Task:
Copy each line from the data that has the word "median" in it.

[Collected data]
-*-*-

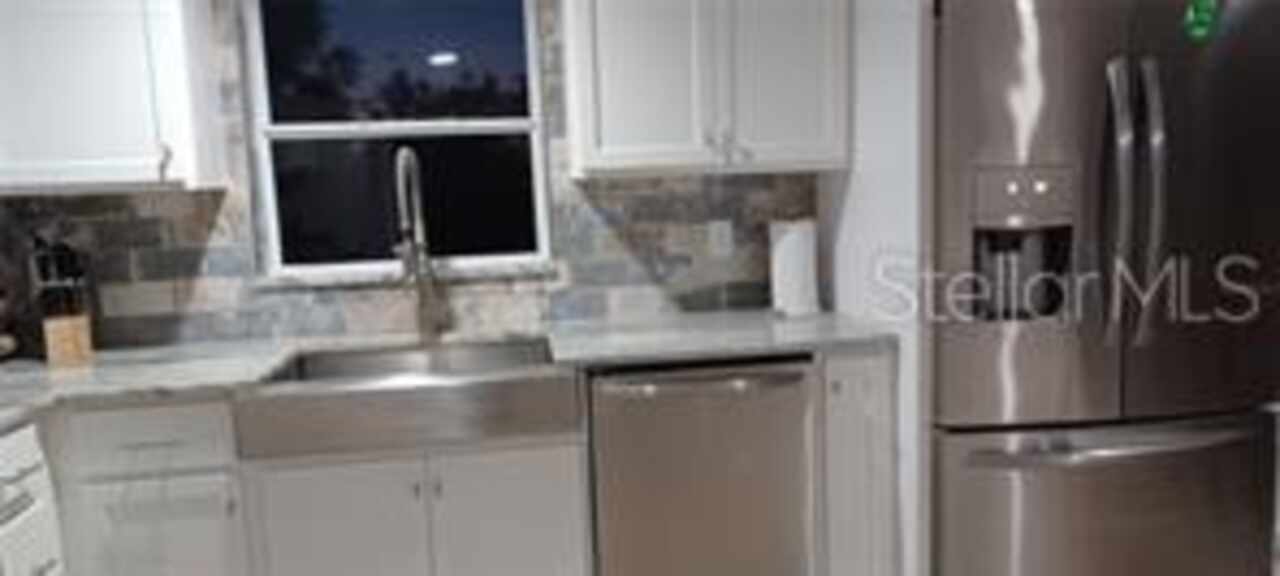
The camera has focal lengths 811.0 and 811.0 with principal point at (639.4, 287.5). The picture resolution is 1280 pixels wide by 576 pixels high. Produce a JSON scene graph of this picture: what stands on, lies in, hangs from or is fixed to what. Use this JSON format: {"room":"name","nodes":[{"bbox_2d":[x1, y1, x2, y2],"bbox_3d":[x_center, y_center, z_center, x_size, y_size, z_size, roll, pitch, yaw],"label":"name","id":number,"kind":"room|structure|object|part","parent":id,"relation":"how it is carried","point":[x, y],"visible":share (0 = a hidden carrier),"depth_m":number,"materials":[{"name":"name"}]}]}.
{"room":"kitchen","nodes":[
{"label":"kitchen","id":0,"kind":"room"},
{"bbox_2d":[0,0,825,352],"bbox_3d":[-0.049,-0.201,2.731,4.681,2.354,0.159,-3,7,-9],"label":"back wall","id":1,"kind":"structure","parent":0,"point":[227,212],"depth_m":2.56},
{"bbox_2d":[0,0,228,194],"bbox_3d":[-1.528,-0.668,2.210,0.603,0.802,0.358,-3,7,-9],"label":"upper cabinet","id":2,"kind":"object","parent":1,"relation":"attached to","point":[155,161],"visible":0.95,"depth_m":2.12,"materials":[{"name":"white paint"}]},
{"bbox_2d":[240,0,552,280],"bbox_3d":[-0.766,-0.536,2.621,0.903,0.972,0.069,-3,7,-9],"label":"window","id":3,"kind":"structure","parent":1,"relation":"in","point":[457,126],"depth_m":2.62,"materials":[{"name":"glass"}]},
{"bbox_2d":[558,0,851,177],"bbox_3d":[0.191,-0.757,2.460,0.840,0.805,0.357,-3,7,-9],"label":"upper cabinet","id":4,"kind":"object","parent":1,"relation":"attached to","point":[607,126],"visible":0.99,"depth_m":2.34,"materials":[{"name":"paint"}]},
{"bbox_2d":[706,219,733,257],"bbox_3d":[0.270,-0.165,2.709,0.073,0.116,0.008,-3,7,-9],"label":"wall outlet","id":5,"kind":"object","parent":1,"relation":"attached to","point":[718,229],"visible":0.98,"depth_m":2.71,"materials":[{"name":"white plastic"}]},
{"label":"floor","id":6,"kind":"structure","parent":0,"visible":0},
{"bbox_2d":[0,418,67,575],"bbox_3d":[-1.578,0.741,1.675,0.660,0.876,0.341,-3,7,-9],"label":"base cabinet","id":7,"kind":"object","parent":6,"relation":"on","point":[27,435],"visible":0.87,"depth_m":1.75,"materials":[{"name":"white paint"}]},
{"bbox_2d":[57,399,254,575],"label":"base cabinet","id":8,"kind":"object","parent":6,"relation":"on","point":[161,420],"visible":0.65,"depth_m":1.94,"materials":[{"name":"white paint"}]},
{"bbox_2d":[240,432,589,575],"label":"sink base cabinet","id":9,"kind":"object","parent":6,"relation":"on","point":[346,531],"visible":0.79,"depth_m":2.03,"materials":[{"name":"white paint"}]},
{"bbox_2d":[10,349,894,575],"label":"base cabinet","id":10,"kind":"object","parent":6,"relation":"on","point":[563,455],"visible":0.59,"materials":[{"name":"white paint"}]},
{"bbox_2d":[0,308,896,480],"bbox_3d":[-0.698,0.221,2.151,2.995,0.039,0.841,-3,7,-9],"label":"countertop","id":11,"kind":"structure","parent":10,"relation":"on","point":[783,346],"depth_m":2.23,"materials":[{"name":"stone"}]},
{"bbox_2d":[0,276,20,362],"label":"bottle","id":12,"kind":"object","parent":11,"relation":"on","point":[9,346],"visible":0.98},
{"bbox_2d":[30,234,93,365],"bbox_3d":[-1.605,0.026,2.250,0.115,0.356,0.157,-7,8,-37],"label":"knife block","id":13,"kind":"object","parent":11,"relation":"on","point":[70,348],"visible":0.99,"depth_m":2.22,"materials":[{"name":"brown wood"}]},
{"bbox_2d":[235,337,577,460],"bbox_3d":[-0.583,0.285,2.189,0.787,0.171,0.513,-3,7,-9],"label":"farmhouse sink","id":14,"kind":"object","parent":11,"relation":"in","point":[465,389],"visible":0.95,"depth_m":1.96,"materials":[{"name":"silver metal"}]},
{"bbox_2d":[392,146,442,340],"bbox_3d":[-0.676,-0.132,2.408,0.104,0.573,0.243,-3,7,-9],"label":"faucet","id":15,"kind":"object","parent":11,"relation":"on","point":[399,169],"visible":0.99,"depth_m":2.46,"materials":[{"name":"silver metal"}]},
{"bbox_2d":[768,219,820,318],"bbox_3d":[0.494,-0.072,2.604,0.159,0.313,0.159,-3,7,-9],"label":"paper towel roll","id":16,"kind":"object","parent":11,"relation":"on","point":[787,256],"visible":0.98,"depth_m":2.55,"materials":[{"name":"white paper"}]},
{"bbox_2d":[585,356,819,575],"bbox_3d":[0.145,0.597,2.407,0.603,0.872,0.664,-3,7,-9],"label":"dishwasher","id":17,"kind":"object","parent":6,"relation":"on","point":[611,389],"visible":0.86,"depth_m":2.12,"materials":[{"name":"silver metal"}]},
{"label":"dishwasher handle","id":18,"kind":"part","parent":17,"relation":"part of","materials":[{"name":"silver metal"}]},
{"bbox_2d":[815,345,899,575],"bbox_3d":[0.557,0.563,2.530,0.234,0.890,0.644,-3,7,-9],"label":"base cabinet","id":19,"kind":"object","parent":6,"relation":"on","point":[866,371],"visible":0.51,"depth_m":2.23,"materials":[{"name":"paint"}]},
{"bbox_2d":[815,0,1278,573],"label":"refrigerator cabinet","id":20,"kind":"object","parent":6,"relation":"on","point":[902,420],"visible":0.5,"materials":[{"name":"white paint"}]},
{"bbox_2d":[930,0,1279,575],"bbox_3d":[1.188,0.095,2.395,0.927,1.789,0.841,-3,7,-9],"label":"refrigerator","id":21,"kind":"object","parent":6,"relation":"on","point":[1239,535],"visible":0.9,"depth_m":2.04,"materials":[{"name":"silver metal"}]},
{"bbox_3d":[1.222,0.679,2.165,0.984,0.681,0.257,-3,7,-9],"label":"freezer drawer","id":22,"kind":"part","parent":21,"relation":"part of","materials":[{"name":"silver metal"}]},
{"bbox_3d":[1.195,0.377,2.057,0.828,0.034,0.158,-3,7,-9],"label":"freezer handle","id":23,"kind":"part","parent":21,"relation":"part of","materials":[{"name":"silver metal"}]},
{"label":"handle","id":24,"kind":"part","parent":21,"relation":"part of","materials":[{"name":"silver metal"}]},
{"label":"refrigerator handles","id":25,"kind":"part","parent":21,"relation":"part of","materials":[{"name":"silver metal"}]},
{"bbox_2d":[1182,0,1219,41],"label":"green sticker","id":26,"kind":"object","parent":21,"relation":"attached to","point":[1202,17],"visible":0.99,"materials":[{"name":"green"}]}
]}

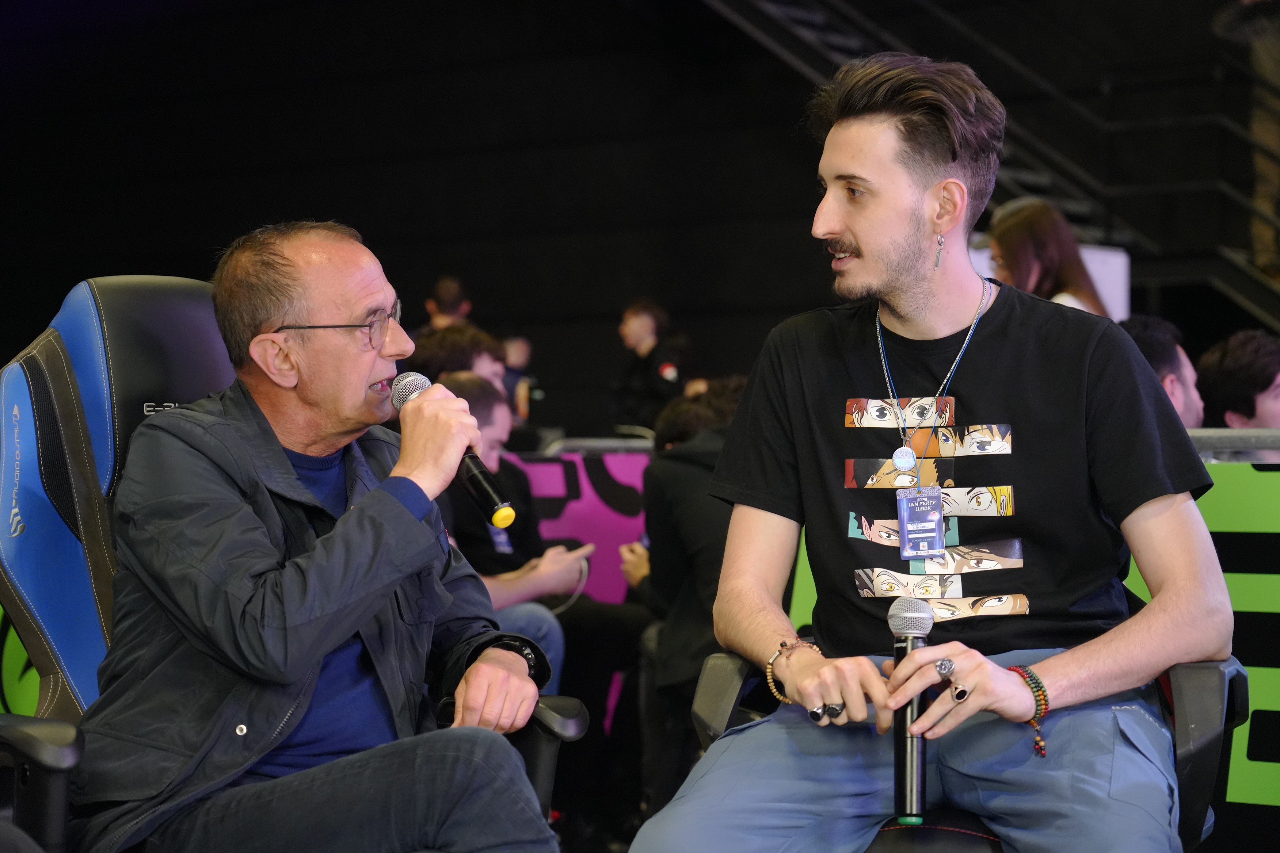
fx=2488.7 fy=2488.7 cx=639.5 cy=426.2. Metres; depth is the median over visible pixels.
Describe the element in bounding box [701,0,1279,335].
staircase
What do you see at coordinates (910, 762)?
microphone
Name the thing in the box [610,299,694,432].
person
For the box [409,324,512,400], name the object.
person
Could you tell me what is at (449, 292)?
person
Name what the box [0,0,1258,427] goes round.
wall
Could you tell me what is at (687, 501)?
person
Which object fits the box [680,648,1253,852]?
office chair
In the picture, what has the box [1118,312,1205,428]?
man
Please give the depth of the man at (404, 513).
3.03 m
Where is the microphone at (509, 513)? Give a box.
[392,373,517,530]
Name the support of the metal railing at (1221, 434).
on the floor
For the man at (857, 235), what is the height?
1.188 m
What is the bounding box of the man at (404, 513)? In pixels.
[81,222,564,852]
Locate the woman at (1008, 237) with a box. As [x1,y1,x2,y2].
[988,196,1113,317]
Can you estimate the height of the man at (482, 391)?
1.097 m
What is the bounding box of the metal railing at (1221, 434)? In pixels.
[1188,427,1279,463]
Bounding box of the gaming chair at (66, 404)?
[0,275,581,852]
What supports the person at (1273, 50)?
on the staircase
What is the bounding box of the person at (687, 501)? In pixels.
[618,376,743,811]
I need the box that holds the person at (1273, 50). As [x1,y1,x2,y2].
[1215,0,1279,284]
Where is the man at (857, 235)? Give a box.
[630,46,1241,852]
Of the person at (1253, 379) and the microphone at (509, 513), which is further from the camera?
the person at (1253, 379)
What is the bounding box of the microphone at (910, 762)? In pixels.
[887,597,936,822]
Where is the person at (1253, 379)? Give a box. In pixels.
[1195,329,1279,441]
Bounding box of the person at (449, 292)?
[423,276,473,330]
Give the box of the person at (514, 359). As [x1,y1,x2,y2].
[501,334,536,422]

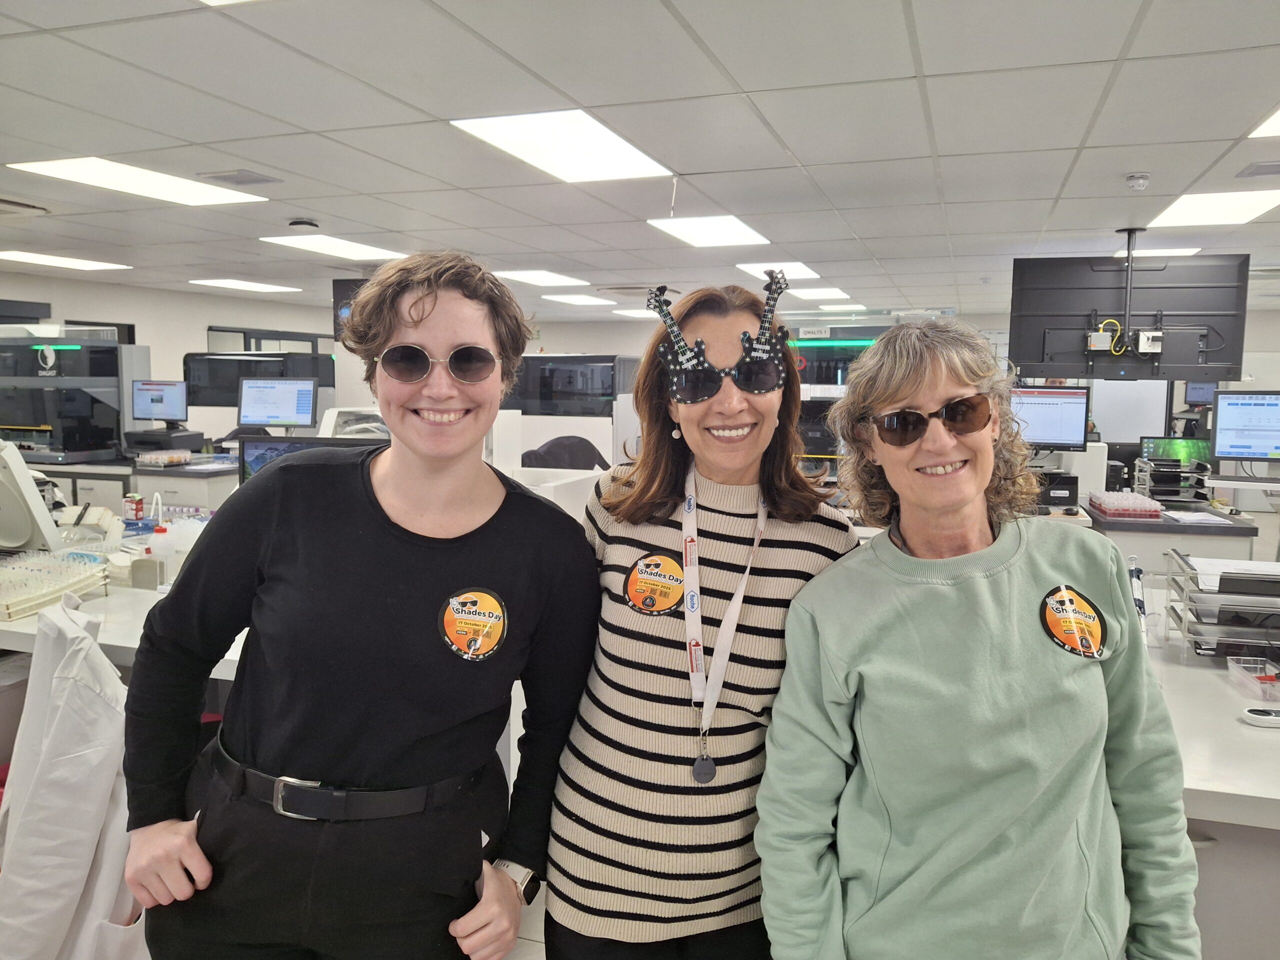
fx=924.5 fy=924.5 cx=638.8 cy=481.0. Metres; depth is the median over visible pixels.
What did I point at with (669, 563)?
round sticker
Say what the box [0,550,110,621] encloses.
tube rack
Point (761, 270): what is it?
ceiling light
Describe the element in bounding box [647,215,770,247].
ceiling light
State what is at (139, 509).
box
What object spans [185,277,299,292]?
ceiling light
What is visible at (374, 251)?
ceiling light
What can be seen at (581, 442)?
office chair
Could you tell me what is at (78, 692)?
lab coat
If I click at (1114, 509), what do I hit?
tube rack
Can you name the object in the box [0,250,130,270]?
ceiling light
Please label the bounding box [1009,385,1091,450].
monitor
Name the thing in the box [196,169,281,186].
ceiling vent
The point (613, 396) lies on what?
lab machine
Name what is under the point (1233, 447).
monitor
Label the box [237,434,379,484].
monitor
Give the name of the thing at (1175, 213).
ceiling light
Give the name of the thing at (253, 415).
monitor
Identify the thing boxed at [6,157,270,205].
ceiling light
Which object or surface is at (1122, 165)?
ceiling
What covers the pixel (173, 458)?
tray
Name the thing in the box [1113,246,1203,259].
ceiling light
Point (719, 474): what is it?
woman
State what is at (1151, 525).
lab bench
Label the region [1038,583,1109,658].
round sticker
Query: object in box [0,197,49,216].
ceiling vent
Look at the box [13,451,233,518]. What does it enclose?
lab bench
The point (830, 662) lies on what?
woman
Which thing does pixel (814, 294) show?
ceiling light
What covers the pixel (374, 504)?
woman
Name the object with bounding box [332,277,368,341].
monitor
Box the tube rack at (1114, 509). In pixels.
[1089,490,1163,519]
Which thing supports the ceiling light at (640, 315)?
in the ceiling at (1122, 165)
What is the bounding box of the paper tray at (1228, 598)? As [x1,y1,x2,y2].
[1162,548,1279,662]
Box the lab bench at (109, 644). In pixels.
[0,562,250,680]
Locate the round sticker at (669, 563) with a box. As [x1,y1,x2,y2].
[623,553,686,614]
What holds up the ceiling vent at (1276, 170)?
in the ceiling at (1122, 165)
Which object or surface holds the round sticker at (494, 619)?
attached to the woman at (374, 504)
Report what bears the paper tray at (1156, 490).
on the lab bench at (1151, 525)
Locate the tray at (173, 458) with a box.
[135,449,193,466]
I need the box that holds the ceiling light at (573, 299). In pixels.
[544,293,615,305]
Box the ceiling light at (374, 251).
[260,234,408,260]
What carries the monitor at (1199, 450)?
on the lab bench at (1151, 525)
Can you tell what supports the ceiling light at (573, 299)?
in the ceiling at (1122, 165)
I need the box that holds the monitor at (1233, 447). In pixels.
[1209,389,1279,465]
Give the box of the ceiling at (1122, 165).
[0,0,1279,321]
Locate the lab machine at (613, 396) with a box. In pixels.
[503,354,639,467]
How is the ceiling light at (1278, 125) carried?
in the ceiling at (1122, 165)
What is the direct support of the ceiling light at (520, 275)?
in the ceiling at (1122, 165)
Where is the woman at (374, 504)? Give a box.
[123,253,599,959]
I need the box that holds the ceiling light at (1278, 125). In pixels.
[1248,108,1279,137]
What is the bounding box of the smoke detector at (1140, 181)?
[1125,172,1149,190]
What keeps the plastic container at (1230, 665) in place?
on the lab bench at (1191, 810)
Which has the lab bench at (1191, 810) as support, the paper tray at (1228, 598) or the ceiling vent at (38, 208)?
the paper tray at (1228, 598)
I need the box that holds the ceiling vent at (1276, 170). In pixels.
[1235,160,1279,178]
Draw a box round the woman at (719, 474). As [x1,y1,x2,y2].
[541,282,862,957]
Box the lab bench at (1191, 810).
[1141,585,1279,959]
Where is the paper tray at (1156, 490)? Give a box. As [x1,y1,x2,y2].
[1132,453,1212,505]
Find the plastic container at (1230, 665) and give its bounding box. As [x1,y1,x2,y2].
[1225,657,1279,700]
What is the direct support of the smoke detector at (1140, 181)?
attached to the ceiling at (1122, 165)
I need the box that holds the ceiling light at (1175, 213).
[1146,191,1279,226]
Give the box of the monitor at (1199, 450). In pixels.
[1139,436,1211,469]
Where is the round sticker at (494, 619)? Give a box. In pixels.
[438,586,508,661]
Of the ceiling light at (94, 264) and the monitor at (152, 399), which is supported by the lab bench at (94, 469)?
the monitor at (152, 399)
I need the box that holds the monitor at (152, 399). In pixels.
[131,379,189,423]
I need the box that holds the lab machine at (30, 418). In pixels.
[0,325,140,464]
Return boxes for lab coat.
[0,593,150,959]
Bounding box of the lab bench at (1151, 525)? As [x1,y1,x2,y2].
[1085,500,1265,571]
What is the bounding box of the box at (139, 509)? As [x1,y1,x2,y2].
[122,493,144,521]
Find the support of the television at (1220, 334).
hanging from the ceiling at (1122, 165)
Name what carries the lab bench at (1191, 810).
on the floor
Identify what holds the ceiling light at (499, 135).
in the ceiling at (1122, 165)
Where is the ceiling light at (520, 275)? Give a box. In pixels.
[492,268,589,286]
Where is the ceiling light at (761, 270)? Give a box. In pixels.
[736,261,820,281]
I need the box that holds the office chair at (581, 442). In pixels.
[522,434,611,470]
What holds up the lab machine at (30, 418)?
on the lab bench at (94, 469)
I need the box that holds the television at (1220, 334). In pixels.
[1008,250,1248,381]
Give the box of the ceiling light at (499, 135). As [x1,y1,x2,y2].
[452,110,673,183]
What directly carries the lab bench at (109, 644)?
on the floor
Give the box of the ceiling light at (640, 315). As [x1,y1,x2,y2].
[611,307,658,318]
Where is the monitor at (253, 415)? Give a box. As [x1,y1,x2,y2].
[237,377,318,430]
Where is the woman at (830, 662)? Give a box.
[760,314,1200,959]
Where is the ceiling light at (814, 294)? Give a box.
[786,286,851,299]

-*-*-

Solution for this task:
fx=2488.7 fy=2488.7 cx=639.5 cy=426.2. Metres; depth is the median over visible pixels.
fx=924.5 fy=924.5 cx=638.8 cy=481.0. Metres; depth is the median over visible pixels.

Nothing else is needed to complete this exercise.